Heart assist device approved for non-transplant cases

UPMC has received the Joint Commission’s Gold Seal of Approval for ventricular assist device (VAD) support for destination therapy, which is heart support for patients with end-stage heart disease who are not candidates for heart transplantation. Previously, VADs primarily were used as a bridge to heart transplant, but as clinical experience has demonstrated, they have become a viable treatment option for those patients with end-stage heart disease without compromising quality of life.

The Joint Commission is an independent, not-for-profit organization that accredits and certifies more than 15,000 health care organizations and programs in the United States. The Joint Commission’s Gold Seal of Approval is considered the highest achievement of quality and compliance.

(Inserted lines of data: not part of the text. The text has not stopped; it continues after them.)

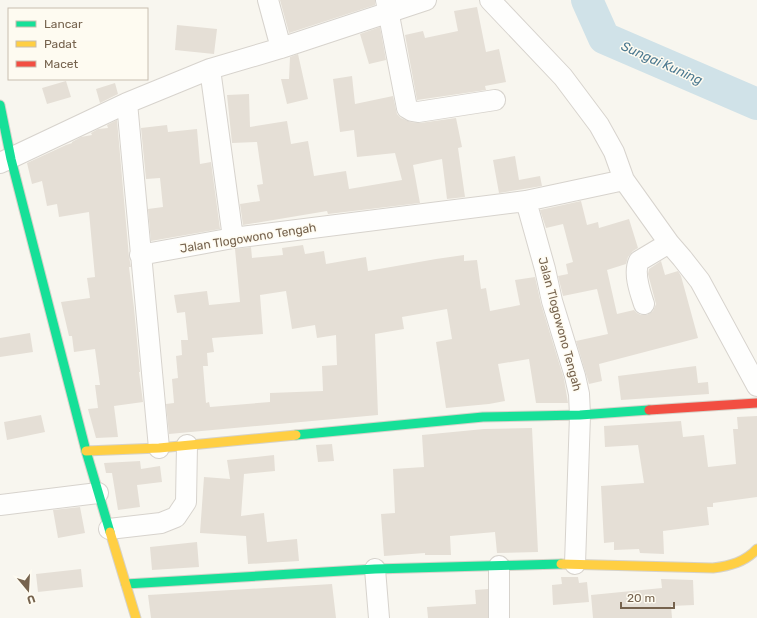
<svg xmlns="http://www.w3.org/2000/svg" width="757" height="618" font-family="Rubik,sans-serif">
	<rect width="100%" height="100%" fill="#f8f6ef"/>
	<g fill="none" stroke-linecap="round" stroke-linejoin="round">
		<!-- river -->
		<path stroke="#d0e2e8" stroke-width="32" d="M587 0 604 38 757 104"/>
	</g>
	<!-- building -->
	<path fill="#e5dfd6" fill-rule="evenodd" d="M280 0H375V5L289 33Z
		M477 7 486 52 499 49 506 82 485 86 486 90 417 100 405 35 423 31 425 38 458 31 454 11Z
		M177 25 217 29 214 54 175 50Z
		M380 27 386 60 369 64 360 34Z
		M298 54 308 99 287 104 281 79H289L290 57Z
		M352 76 355 104 393 96 397 114 401 118 410 122 420 123 456 118 462 147 458 148 465 197 447 199 442 159 413 165 420 203 328 214 327 211 243 225 240 204 260 201 257 185 263 184 257 142 232 143 227 95 249 94 250 127 287 121 291 144 308 141 314 176 346 171 349 189 402 180 395 153 357 157 354 130 340 132 333 79Z
		M66 81 71 97 47 104 42 88Z
		M115 83 118 94 100 103 96 89Z
		M117 120 129 257 131 267H129L134 308 140 372H139L143 402 114 406 118 437 96 438 88 409 98 408 95 385H100L95 349 74 352 72 336H69L61 302 90 298 87 278 95 277 89 212 59 217 57 204 47 206 42 181 32 184 27 163 66 145 72 143V142L81 137 92 135 91 133 98 129 108 128 107 125Z
		M167 125 168 132 197 129 200 164 211 162 220 229 151 241 148 209 163 207 160 178 146 179 141 128Z
		M515 156 519 180 540 176 542 186 499 193 493 160Z
		M581 201 587 225 598 222 599 228 629 219 638 248 633 251 628 257 626 264 607 270 617 314 634 310 637 313 641 315H647L653 311 656 304 648 274 649 269 661 261 665 275 678 271 681 276 698 338 599 364 602 381 589 384 576 341 608 334 597 289 563 296 558 276 568 274 566 264 573 262 563 224 546 228 540 210Z
		M303 245 305 254 324 251 326 264 366 257 368 271 436 259 464 255V261L477 260 481 289 486 288 490 311 520 305 515 280 535 277 541 304 564 379 568 403H536L529 359 498 364 505 401 489 404 446 408 436 342 452 339 447 309 402 317 404 329 375 334 378 415 169 434 166 404 174 403 172 379 178 378 176 356 182 355 181 340H188L185 312 177 313 174 295 207 291 209 305 240 302 235 249 251 247 252 258 283 255 282 248ZM286 291 292 329 315 325 317 338 336 335 337 365 322 366 323 391 270 393V402L210 407 209 402 206 403 203 366H208L207 353 214 352 212 338 263 334 260 295Z
		M30 333 33 352 0 357V338Z
		M696 366 698 383 708 382 709 394 621 400 618 376Z
		M41 415 45 432 7 440 4 422Z
		M757 416V497L713 503V507H707L709 525 663 531 664 554 640 553 639 549 614 550V542L604 543 601 486 644 483 638 445 605 447 604 426 681 421 683 437 704 435 708 467 736 464 733 429H738L737 417Z
		M532 428 538 552 497 553 495 532 450 536 451 555H425V553L384 556 381 514 395 513 393 469 424 467 422 435 484 429Z
		M332 444 334 461 318 462 316 445Z
		M274 455 275 471 244 474 241 516 264 513 267 542 297 539 299 561 248 564 246 536 200 533 204 477 230 479 227 460Z
		M140 461 141 469 160 466 162 482 137 485 140 507 118 510 112 473H106L104 463Z
		M80 507 85 533 58 538 53 510Z
		M197 542 199 567 152 570 150 547Z
		M81 569 83 587 38 592 36 574Z
		M561 577H578L579 583 587 582 589 602 553 605 552 585 562 584Z
		M661 579 693 580 694 605 671 606 672 618H593L591 595 662 588Z
		M332 584 336 618H151L148 595Z
		M488 589V618H428L427 607 476 604 475 590Z"/>
	<g fill="none" stroke-linecap="round" stroke-linejoin="round">
		<!-- street casing -->
		<g stroke="#d7d3cd" stroke-width="22">
			<path id="street" d="M268 0 281 48
				M386 0 407 108 412 111 418 112 495 100
				M490 0 563 77 599 125 614 152 624 180 669 243 682 258 700 281 757 386
				M210 69 233 238
				M127 103 159 448
				M0 163 127 103 210 69 281 48 426 0
				M526 201 545 269 552 301 575 376 579 394 580 415 575 564
				M140 255 233 238 526 201 624 180
				M644 304C640 292 633 273 639 261L669 243
				M0 505 98 493
				M109 529 161 523 176 517 186 502 187 445
				M499 566V618
				M375 569 379 618"/>
		</g>
		<!-- fast casing -->
		<g stroke="#d6d2c9" stroke-width="11">
			<path id="fast" d="M0 105 11 159 86 451 110 532
				M296 435 483 417 580 415 649 410
				M126 584 375 569 561 564"/>
		</g>
		<!-- slow casing -->
		<g stroke="#d6d2c9" stroke-width="11">
			<path id="slow" d="M86 451 159 448 296 435
				M110 532 136 618
				M561 564 713 568C730 566 745 562 757 549"/>
		</g>
		<!-- jam casing -->
		<g stroke="#d6d2c9" stroke-width="11">
			<path id="jam" d="M649 410 757 403"/>
		</g>
		<!-- street -->
		<use href="#street" stroke="#fefefd" stroke-width="20"/>
		<!-- fast -->
		<use href="#fast" stroke="#16e098" stroke-width="9"/>
		<!-- slow -->
		<use href="#slow" stroke="#ffcf43" stroke-width="9"/>
		<!-- jam -->
		<use href="#jam" stroke="#f24e42" stroke-width="9"/>
	</g>
	<g text-anchor="middle" dominant-baseline="central" stroke-width="3" stroke-linejoin="round" paint-order="stroke">
		<!-- street labels -->
		<g font-size="12" fill="#76634e" stroke="#fefbf1">
			<text transform="translate(248 238) rotate(-9)">Jalan Tlogowono Tengah</text>
			<text transform="translate(560 324) rotate(75)">Jalan Tlogowono Tengah</text>
		</g>
		<!-- water labels -->
		<g font-size="13" font-style="italic" fill="#4c7990" stroke="#fefbf1">
			<text transform="translate(662 63) rotate(24)">Sungai Kuning</text>
		</g>
	</g>
	<!-- legend -->
	<rect x="8" y="8" width="140" height="72" fill="#fefbf1" stroke="#c8beb0"/>
	<rect x="16" y="21" width="20" height="6" fill="#16e098" stroke="#c8beb0"/>
	<text x="44" y="28" font-size="12" fill="#76634e">Lancar</text>
	<rect x="16" y="41" width="20" height="6" fill="#ffcf43" stroke="#c8beb0"/>
	<text x="44" y="48" font-size="12" fill="#76634e">Padat</text>
	<rect x="16" y="61" width="20" height="6" fill="#f24e42" stroke="#c8beb0"/>
	<text x="44" y="68" font-size="12" fill="#76634e">Macet</text>
	<!-- north arrow -->
	<g transform="translate(28 590) rotate(162)" stroke="#fefbf1" stroke-width="3" paint-order="stroke">
	<path d="M0-3L7 15L0 10L-7 15Z" fill="#76634e"/>
	<text y="-6" font-size="11" font-weight="bold" text-anchor="middle" fill="#76634e">U</text>
	</g>
	<!-- scale -->
	<path d="M621 602v6h53v-6" fill="none" stroke="#76634e" stroke-width="2"/>
	<text x="627" y="602" font-size="12" fill="#76634e" stroke="#fefbf1" stroke-width="3" paint-order="stroke">20 m</text>
</svg>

Robert Kormos, professor of surgery at Pitt’s School of Medicine and director of the UPMC artificial heart program, said: “As the pumps continue to get smaller, that also translates to shorter hospital stays, shorter recovery time and better overall quality of life.”

Since the artificial heart program was developed in 1985, more than 450 patients have been supported with some type of mechanical circulatory device, many of whom went on to receive heart transplants and are still alive today.

Heart pumps are used in patients whose hearts are failing, but are not suitable candidates for heart transplantation, due to age or other conditions. They support the heart by reducing cardiac workload and allowing the heart to rest. In some instances, heart pumps also can be used as a “bridge to heart transplantation,” until a suitable organ can be found.